Niemand waagt zich aan offline attributie
Een andere olifant in de kamer is het offline vraagstuk. Als iemand in de auto naar een radiospot luistert, op tv een reclameblok op de achtergrond voorbij laat gaan of op straat langs een billboard loopt draagt dit waarschijnlijk meer bij aan conversie of het laden van een merk dan een online advertentie. Dit wordt onder meer onderschreven door de beroemdste marketeer van onze tijd Byron Sharp en de meest gezaghebbende media-analisten Les Binet en Peter Field. Toch wordt het attributiespel vooral gespeeld door online marketeers. De vraag is natuurlijk hoe je de impact van offline reclame kunt meten.
Een andere olifant in de kamer is het offline vraagstuk
De harde waarheid is dat goede voorspellingen alleen gemaakt kunnen worden met onelegante predictive modeling-theorieën, duizenden uren aan testen van duizenden attributen, en het integreren van offline insights door bijvoorbeeld de uitzendschema’s van radio en televisie-exploitanten te monitoren. Het is voor de meeste data agencies te riskant om in dit soort technologie te investeren, waardoor zij blijven terugvallen op inaccurate software en business modellen die vooral leunen op dure consultancy-uren.

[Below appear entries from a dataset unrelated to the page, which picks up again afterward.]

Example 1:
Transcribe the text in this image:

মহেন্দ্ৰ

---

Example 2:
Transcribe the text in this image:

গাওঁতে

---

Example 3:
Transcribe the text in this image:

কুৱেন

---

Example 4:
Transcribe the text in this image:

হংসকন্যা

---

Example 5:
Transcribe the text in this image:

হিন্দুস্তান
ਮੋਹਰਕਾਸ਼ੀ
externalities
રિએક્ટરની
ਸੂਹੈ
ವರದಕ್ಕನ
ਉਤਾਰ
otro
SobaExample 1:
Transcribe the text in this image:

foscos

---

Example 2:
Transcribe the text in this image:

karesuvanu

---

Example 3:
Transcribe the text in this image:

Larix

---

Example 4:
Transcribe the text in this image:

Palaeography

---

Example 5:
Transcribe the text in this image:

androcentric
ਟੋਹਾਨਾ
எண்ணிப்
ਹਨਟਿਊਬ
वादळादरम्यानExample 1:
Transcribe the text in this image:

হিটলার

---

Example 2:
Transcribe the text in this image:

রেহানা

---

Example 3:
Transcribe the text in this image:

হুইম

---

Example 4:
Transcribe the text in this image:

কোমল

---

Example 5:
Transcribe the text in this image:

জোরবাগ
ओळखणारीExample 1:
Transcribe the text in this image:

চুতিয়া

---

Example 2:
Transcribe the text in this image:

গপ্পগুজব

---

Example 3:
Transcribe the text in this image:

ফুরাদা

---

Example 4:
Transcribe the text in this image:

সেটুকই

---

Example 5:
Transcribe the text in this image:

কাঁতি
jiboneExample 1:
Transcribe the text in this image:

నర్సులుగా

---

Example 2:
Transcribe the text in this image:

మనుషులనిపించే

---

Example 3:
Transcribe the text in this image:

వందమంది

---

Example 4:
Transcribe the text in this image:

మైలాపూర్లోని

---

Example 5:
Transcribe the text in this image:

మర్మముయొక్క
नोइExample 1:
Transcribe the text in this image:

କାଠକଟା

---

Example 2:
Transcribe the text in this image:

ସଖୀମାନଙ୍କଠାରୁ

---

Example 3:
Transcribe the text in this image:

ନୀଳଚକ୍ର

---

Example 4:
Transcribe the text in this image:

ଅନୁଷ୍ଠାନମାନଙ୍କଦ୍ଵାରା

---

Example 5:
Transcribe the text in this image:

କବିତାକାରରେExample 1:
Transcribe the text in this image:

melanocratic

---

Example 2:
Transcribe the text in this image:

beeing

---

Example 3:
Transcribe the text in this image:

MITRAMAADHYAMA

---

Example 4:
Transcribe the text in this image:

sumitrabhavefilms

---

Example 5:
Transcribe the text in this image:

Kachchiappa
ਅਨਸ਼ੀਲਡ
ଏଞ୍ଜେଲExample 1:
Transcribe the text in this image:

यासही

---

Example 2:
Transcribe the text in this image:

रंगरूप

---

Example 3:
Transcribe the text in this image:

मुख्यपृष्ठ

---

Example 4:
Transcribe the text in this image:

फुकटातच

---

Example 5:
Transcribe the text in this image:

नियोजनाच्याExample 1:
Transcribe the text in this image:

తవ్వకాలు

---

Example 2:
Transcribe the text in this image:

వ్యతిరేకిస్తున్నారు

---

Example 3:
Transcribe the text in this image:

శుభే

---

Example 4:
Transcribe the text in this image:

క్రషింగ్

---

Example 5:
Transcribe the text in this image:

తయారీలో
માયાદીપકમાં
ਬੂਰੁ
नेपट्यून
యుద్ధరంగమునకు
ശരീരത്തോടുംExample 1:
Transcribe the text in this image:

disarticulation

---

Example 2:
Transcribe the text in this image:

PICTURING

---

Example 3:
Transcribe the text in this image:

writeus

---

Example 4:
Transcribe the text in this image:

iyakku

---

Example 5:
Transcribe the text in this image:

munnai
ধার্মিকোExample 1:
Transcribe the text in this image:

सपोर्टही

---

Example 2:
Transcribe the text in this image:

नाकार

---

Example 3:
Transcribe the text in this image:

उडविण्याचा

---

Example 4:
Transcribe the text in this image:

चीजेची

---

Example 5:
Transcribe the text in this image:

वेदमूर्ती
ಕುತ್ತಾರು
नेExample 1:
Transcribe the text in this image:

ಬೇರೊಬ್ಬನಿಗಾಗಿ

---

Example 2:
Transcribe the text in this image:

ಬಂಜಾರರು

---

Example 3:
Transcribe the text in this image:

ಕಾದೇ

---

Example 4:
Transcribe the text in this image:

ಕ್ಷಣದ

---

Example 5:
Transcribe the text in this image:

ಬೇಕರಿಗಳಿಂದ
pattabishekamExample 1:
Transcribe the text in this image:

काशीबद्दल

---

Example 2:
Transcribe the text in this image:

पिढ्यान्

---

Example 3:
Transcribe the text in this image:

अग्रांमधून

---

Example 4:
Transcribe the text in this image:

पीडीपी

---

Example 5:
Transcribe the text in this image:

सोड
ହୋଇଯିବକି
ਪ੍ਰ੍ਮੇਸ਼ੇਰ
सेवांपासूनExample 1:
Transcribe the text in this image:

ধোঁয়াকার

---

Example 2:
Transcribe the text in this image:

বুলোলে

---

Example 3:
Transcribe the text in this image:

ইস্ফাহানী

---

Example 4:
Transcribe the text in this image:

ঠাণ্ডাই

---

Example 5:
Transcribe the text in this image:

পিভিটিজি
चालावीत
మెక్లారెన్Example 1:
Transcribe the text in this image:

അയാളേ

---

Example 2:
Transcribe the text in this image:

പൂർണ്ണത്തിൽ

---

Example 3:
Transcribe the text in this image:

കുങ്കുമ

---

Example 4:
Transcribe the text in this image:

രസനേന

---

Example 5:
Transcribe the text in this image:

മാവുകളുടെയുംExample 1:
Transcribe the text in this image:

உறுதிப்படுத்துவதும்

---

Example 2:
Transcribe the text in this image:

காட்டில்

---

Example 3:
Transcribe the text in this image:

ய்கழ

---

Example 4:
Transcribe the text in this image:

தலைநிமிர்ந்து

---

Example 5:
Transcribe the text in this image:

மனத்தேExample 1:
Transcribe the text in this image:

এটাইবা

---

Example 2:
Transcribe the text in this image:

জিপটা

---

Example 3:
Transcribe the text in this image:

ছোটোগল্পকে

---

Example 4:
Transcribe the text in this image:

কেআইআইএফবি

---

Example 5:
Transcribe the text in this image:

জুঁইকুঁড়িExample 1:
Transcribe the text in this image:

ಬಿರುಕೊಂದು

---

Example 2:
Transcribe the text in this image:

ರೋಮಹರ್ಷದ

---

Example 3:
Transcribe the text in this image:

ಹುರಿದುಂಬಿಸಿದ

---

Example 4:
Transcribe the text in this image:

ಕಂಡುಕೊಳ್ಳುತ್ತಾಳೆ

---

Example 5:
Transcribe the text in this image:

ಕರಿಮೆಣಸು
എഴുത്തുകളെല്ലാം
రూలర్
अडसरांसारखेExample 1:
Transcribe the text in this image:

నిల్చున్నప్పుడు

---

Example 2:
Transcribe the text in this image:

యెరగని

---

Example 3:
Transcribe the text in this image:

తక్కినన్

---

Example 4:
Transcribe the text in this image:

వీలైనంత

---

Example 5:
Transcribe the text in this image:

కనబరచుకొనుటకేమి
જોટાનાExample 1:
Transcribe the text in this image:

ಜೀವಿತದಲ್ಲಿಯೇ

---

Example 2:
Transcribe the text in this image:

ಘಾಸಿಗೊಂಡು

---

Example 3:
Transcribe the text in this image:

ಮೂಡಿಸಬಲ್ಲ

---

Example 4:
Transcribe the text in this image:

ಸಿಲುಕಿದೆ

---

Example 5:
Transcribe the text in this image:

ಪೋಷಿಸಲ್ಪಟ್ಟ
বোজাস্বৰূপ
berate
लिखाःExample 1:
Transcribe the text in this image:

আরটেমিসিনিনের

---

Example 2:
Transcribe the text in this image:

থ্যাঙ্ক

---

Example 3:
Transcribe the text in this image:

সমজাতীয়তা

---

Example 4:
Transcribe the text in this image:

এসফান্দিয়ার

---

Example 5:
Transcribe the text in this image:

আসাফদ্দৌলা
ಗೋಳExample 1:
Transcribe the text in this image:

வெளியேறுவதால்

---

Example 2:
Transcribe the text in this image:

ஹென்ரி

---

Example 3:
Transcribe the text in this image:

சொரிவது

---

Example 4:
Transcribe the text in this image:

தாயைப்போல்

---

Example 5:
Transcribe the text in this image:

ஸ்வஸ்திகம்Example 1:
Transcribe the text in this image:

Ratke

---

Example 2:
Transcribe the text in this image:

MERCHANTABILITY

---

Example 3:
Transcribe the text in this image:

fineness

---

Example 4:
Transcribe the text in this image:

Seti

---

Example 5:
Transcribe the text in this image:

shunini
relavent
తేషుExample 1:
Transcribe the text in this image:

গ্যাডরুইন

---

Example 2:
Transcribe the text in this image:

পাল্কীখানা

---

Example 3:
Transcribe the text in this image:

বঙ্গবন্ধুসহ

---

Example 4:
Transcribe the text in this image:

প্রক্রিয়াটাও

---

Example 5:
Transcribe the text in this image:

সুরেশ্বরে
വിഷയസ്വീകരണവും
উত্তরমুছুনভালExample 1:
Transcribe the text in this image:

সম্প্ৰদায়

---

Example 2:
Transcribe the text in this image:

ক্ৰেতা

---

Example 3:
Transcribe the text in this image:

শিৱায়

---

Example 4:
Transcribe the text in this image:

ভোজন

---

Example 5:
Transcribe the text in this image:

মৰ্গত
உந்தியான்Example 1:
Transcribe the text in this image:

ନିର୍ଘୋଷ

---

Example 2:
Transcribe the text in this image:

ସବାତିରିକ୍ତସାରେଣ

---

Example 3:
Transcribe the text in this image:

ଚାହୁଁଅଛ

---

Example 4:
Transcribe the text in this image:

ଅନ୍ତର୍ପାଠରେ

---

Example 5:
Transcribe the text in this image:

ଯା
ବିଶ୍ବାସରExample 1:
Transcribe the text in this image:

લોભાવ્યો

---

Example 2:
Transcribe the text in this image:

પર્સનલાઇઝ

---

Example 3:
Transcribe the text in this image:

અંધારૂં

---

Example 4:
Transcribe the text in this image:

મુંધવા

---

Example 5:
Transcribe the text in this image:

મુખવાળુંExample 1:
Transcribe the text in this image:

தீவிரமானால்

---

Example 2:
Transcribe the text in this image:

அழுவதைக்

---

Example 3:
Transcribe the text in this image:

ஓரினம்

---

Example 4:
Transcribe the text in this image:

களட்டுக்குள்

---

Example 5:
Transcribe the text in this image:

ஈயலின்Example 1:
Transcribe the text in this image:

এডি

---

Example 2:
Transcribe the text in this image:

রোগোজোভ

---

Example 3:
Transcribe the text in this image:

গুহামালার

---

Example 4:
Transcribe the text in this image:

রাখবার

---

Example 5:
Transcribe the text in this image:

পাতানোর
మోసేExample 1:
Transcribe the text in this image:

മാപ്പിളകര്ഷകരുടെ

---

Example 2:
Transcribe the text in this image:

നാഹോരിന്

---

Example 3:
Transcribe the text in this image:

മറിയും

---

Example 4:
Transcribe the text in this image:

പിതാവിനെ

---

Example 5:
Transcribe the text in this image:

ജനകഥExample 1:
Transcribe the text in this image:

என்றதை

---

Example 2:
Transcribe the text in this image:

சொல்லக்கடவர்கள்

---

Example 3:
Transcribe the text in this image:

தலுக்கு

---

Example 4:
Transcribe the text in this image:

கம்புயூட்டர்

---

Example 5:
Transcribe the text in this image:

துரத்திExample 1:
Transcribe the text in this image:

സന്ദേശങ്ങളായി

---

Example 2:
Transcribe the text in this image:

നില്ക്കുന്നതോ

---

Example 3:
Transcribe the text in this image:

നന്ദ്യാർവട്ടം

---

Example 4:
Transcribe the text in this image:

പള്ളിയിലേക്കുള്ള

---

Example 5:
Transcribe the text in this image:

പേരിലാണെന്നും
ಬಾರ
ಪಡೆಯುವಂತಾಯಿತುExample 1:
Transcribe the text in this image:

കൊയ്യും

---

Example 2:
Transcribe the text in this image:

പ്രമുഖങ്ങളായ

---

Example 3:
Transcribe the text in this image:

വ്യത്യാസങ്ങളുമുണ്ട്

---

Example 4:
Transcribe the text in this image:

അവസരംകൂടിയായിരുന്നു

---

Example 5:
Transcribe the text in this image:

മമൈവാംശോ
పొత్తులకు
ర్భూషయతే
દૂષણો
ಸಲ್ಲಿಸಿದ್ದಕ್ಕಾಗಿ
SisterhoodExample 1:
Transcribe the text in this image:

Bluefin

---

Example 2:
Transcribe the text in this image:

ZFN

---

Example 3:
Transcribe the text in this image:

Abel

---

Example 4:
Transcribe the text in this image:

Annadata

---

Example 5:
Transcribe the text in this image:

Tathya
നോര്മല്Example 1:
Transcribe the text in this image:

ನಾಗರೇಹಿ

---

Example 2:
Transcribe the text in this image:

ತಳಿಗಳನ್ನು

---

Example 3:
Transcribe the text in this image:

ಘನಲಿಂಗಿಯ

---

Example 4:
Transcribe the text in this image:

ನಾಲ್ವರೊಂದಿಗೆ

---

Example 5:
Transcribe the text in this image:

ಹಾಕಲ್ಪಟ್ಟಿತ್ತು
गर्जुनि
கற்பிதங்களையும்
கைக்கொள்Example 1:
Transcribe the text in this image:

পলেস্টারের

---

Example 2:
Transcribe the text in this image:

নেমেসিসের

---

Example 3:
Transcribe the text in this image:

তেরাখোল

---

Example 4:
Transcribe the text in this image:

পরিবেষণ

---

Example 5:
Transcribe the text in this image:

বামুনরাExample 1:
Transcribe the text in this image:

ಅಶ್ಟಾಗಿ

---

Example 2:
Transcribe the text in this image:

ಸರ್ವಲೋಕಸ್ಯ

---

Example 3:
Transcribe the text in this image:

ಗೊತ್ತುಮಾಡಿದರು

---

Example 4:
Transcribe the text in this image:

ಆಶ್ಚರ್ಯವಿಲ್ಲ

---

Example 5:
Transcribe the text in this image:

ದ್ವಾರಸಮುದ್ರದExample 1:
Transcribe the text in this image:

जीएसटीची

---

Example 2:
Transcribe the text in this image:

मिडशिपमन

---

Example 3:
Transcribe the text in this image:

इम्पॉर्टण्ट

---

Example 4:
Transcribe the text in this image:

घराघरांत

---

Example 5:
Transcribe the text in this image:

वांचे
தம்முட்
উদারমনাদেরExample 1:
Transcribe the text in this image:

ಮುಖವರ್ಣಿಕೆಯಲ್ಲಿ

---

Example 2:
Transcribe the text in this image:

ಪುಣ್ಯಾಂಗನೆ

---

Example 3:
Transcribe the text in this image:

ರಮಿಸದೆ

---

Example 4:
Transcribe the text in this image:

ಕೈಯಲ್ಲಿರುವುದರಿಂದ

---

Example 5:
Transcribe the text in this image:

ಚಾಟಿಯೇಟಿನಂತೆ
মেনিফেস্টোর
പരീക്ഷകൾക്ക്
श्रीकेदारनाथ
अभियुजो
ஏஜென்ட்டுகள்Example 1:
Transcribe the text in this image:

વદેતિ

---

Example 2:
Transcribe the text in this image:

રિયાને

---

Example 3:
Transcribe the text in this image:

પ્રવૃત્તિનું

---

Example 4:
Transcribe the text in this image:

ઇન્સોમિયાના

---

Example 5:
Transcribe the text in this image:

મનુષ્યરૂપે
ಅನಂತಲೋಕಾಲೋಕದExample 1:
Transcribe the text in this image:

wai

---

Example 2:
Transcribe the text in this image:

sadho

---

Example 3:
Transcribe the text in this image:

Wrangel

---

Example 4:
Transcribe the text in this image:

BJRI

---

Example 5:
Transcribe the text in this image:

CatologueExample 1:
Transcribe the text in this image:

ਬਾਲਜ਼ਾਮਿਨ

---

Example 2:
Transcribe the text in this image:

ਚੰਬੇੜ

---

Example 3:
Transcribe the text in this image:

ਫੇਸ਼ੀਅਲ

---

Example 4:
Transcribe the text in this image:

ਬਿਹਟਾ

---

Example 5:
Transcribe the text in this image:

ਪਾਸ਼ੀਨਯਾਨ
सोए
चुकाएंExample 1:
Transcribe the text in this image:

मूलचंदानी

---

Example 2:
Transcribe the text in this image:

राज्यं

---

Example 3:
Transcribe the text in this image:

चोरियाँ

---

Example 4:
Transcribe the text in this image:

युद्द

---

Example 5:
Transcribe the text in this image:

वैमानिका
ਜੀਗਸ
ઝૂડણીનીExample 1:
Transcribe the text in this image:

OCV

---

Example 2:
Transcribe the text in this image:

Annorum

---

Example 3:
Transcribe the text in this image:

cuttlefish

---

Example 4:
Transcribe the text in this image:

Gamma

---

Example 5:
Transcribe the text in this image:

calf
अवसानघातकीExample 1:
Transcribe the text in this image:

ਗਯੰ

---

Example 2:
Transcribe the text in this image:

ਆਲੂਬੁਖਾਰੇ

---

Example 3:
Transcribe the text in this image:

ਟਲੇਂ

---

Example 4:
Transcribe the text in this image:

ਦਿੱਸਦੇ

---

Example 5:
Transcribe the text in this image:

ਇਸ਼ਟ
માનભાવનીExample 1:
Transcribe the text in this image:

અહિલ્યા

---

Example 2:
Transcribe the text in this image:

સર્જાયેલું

Gelukkig zijn er ook pioniers zoals Datafy, die het taaie huiswerk gedisciplineerd hebben afgemaakt en met complexe pixels en cross-device tracking technologie het hele attributiespel op zijn kop zetten.
Uiteindelijk draait het om resultaat
Hoewel de black box voor de normale sterveling altijd zal blijven bestaan kunnen we de software gelukkig wel beoordelen op de output. Wij zijn met Datafy in contact gekomen omdat zij iedere aanbesteding winnen, grote merken in allerlei sectoren hebben geholpen (tot wel 25 procent stijging in sales met 33 procent minder marketingbudget, en 100 procent stijging in sales met hetzelfde marketingbudget), en hun klanten ook helpen hun eigen data scientists op te leiden en vrij te spelen van taken die geautomatiseerd kunnen worden.
Pas na optimalisatie komt innovatie
Of dit soort pioniers uiteindelijk bij alle adverteerders dezelfde rol in optimalisatie gaan vervullen weten we nog niet, maar de grootste eye opener voor ons is dat data science in een nieuwe fase terecht is gekomen. De meeste optimalisatievraagstukken zijn ergens in de wereld al opgelost, en de eerste tech-bedrijven zijn bezig om deze best practices samen te brengen in holistische software, zodat hun klanten zich bezig kunnen houden met innovatie. Doe je mee?